Quizzed on the lack of any on-board footage from his bike, Morbidelli replied: "Probably my bike was so smashed... Or maybe the images from my bike are not for underage people!"

Asked to explain in his own words what he thinks Zarco did wrong, Morbidelli replied:

"Clearly Johann took a funny line, a line that nobody has been going – never, not even once in the weekend – a super tight light into [Turn 2] just to cut ground to overtake me. So the aim was to cut ground to overtake and then the braking we think about it later.

"The problem is that when he cut the ground he didn’t overtake me completely and he still went wide after the corner. We couldn’t avoid the collision. I couldn’t avoid because I couldn’t go any further on the right. I couldn’t go anywhere else. I couldn’t go on the inside, because there was no space to go inside and I couldn’t go outside because I would’ve ended up on the grass. So I think the accident is pretty much this."

Zarco's Avintia Ducati team have highlighted that their data shows the Frenchman braked later than ever before, information Morbidelli felt was irrelevant.

"The moment I touched Johann I’ve been braking for 50 metres. The problem is that Johann is changing his line in a super unnatural way, leaving me no space while braking," he said.

"Presenting the fact that he braked two metres later means nothing because the approach to the corner was wrong, the overtaking manoeuvre was wrong and the exiting line was wrong."

The decision of the Stewards is still to be officially announced.

Morbidelli implied that he expects Zarco to receive some sort of sanction, adding that he wasn't concerned that it has taken until today for the Stewards to investigate the incident fully.

"The truth is that finally a decision is going to be taken sooner or later. I don’t care about the time, I just care about the decision being made," he said.

Modifications have also been made to extend the tyre wall on entry to Turn 3, where the bikes of Morbidelli and Zarco came terrifyingly close to taking out Valentino Rossi and/or Maverick Vinales, for this weekend's second Red Bull Ring round.
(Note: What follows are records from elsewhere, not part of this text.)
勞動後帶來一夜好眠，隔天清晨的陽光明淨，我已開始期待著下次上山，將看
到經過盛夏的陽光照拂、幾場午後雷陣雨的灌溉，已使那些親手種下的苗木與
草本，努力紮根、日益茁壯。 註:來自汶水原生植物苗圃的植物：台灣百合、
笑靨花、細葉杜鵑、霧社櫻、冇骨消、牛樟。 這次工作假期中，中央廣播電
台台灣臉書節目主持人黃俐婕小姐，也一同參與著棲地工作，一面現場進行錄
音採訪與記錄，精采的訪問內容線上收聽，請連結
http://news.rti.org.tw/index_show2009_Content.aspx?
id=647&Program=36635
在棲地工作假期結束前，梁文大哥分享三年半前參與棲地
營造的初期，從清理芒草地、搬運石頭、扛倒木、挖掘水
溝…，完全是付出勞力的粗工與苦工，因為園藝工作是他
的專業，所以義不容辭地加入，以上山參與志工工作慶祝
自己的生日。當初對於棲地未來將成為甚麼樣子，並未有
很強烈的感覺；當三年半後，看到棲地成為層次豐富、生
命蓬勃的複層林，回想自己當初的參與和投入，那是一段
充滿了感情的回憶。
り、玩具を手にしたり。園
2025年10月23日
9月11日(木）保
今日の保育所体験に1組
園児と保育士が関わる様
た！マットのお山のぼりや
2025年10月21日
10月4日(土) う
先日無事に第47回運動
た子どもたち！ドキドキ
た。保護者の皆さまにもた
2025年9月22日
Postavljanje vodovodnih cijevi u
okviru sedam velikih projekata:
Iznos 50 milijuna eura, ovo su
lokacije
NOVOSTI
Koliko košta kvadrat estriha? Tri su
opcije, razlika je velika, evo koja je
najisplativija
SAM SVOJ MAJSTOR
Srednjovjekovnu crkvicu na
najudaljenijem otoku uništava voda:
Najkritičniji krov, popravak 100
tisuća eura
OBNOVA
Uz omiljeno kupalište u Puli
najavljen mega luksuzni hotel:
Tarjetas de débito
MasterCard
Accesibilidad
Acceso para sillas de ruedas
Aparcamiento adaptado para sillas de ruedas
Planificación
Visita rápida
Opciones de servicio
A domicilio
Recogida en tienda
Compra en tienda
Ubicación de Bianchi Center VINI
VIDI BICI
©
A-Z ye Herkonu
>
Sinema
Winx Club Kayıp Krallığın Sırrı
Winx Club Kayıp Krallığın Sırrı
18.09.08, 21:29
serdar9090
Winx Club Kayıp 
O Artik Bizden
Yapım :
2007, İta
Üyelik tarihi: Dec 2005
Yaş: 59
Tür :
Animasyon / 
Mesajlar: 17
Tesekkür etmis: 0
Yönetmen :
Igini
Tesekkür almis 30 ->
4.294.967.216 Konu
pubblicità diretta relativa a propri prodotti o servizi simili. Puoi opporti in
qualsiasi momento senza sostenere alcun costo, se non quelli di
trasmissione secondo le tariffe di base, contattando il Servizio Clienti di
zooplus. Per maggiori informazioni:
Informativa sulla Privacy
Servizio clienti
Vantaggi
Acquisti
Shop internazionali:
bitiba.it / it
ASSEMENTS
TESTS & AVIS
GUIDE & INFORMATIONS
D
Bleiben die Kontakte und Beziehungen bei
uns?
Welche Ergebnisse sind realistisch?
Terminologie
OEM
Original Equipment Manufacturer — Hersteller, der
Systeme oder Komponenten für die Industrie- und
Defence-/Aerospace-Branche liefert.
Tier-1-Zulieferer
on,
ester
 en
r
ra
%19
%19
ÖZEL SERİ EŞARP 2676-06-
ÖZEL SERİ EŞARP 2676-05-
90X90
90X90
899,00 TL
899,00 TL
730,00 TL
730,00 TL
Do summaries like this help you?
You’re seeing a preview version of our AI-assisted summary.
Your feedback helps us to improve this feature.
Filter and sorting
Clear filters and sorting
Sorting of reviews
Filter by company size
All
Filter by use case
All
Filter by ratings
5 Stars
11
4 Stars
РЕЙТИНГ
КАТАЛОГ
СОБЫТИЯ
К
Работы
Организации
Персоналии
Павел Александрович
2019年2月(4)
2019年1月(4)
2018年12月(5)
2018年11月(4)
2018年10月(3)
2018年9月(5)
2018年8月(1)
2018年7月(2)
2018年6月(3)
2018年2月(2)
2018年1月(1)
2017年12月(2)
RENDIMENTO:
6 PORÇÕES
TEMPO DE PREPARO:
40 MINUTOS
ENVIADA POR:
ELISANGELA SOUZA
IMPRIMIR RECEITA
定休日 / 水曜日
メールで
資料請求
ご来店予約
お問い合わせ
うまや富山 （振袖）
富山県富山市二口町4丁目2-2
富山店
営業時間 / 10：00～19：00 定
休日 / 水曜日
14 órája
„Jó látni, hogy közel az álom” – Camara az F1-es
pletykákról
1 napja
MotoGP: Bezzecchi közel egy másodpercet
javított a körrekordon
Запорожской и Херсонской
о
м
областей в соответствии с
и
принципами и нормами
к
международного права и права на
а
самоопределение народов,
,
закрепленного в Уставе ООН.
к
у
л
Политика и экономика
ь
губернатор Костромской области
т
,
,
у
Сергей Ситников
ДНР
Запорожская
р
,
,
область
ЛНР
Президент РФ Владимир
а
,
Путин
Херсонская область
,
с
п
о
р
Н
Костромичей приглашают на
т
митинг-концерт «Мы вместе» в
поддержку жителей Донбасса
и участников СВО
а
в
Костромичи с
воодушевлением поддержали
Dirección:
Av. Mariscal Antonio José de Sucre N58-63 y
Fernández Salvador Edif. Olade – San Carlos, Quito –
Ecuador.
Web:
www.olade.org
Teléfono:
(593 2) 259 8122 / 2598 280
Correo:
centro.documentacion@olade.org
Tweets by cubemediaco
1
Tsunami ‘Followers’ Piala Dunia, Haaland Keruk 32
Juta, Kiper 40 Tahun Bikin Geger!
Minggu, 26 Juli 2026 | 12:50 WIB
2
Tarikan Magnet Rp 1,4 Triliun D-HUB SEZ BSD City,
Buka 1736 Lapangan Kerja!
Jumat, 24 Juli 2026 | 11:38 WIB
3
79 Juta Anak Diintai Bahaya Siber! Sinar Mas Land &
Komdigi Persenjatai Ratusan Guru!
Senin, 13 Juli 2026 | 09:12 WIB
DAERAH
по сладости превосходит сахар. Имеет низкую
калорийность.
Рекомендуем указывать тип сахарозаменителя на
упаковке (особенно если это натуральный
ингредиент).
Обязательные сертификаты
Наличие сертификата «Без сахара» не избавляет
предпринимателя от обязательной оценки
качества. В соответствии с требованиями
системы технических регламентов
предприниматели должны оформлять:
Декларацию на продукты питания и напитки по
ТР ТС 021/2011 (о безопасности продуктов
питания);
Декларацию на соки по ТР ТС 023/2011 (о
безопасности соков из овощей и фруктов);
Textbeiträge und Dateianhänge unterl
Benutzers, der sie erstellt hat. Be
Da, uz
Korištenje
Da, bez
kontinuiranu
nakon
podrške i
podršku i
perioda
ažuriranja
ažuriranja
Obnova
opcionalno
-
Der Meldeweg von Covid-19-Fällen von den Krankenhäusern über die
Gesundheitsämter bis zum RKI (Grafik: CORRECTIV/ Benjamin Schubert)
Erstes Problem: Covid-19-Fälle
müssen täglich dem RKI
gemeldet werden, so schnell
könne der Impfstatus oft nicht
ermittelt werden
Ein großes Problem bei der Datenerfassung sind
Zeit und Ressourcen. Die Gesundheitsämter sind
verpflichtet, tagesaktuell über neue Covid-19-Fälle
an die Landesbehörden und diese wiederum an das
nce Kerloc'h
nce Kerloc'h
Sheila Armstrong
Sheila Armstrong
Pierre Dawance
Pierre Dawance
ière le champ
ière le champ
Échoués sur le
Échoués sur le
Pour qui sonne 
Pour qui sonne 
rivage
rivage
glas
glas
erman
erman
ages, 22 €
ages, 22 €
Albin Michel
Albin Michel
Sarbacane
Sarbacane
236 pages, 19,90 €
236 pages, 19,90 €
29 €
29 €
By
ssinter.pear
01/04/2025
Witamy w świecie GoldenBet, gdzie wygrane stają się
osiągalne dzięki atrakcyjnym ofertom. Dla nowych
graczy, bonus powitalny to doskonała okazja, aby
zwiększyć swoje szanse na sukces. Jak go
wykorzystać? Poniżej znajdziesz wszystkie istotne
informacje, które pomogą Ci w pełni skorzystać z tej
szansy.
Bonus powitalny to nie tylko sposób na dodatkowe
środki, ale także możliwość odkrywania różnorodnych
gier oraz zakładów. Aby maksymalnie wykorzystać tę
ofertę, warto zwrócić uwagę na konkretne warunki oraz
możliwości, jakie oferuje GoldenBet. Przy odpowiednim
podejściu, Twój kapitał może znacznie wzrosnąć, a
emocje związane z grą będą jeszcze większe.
"I believe it’s a nice track. The layout is cool. Short but engaging still. I like it," Morbidelli said of the picturesque Austrian circuit. "[But] we have to speak about turn 2 and 3 because it’s getting more and more dangerous because of the level MotoGP is reaching right now.

"We will have to discuss it tomorrow in the Safety Commission tomorrow.

"But everywhere else it’s just fine. And I have to say the gravel it is quite fine and smooth because I was rolling in it at 300kph and I’m still walking away. Whereas we have seen at Jerez people rolling around in the gravel and not being as lucky as me. We have to say they are doing a good job and for sure they’ll do a good job improving this matter."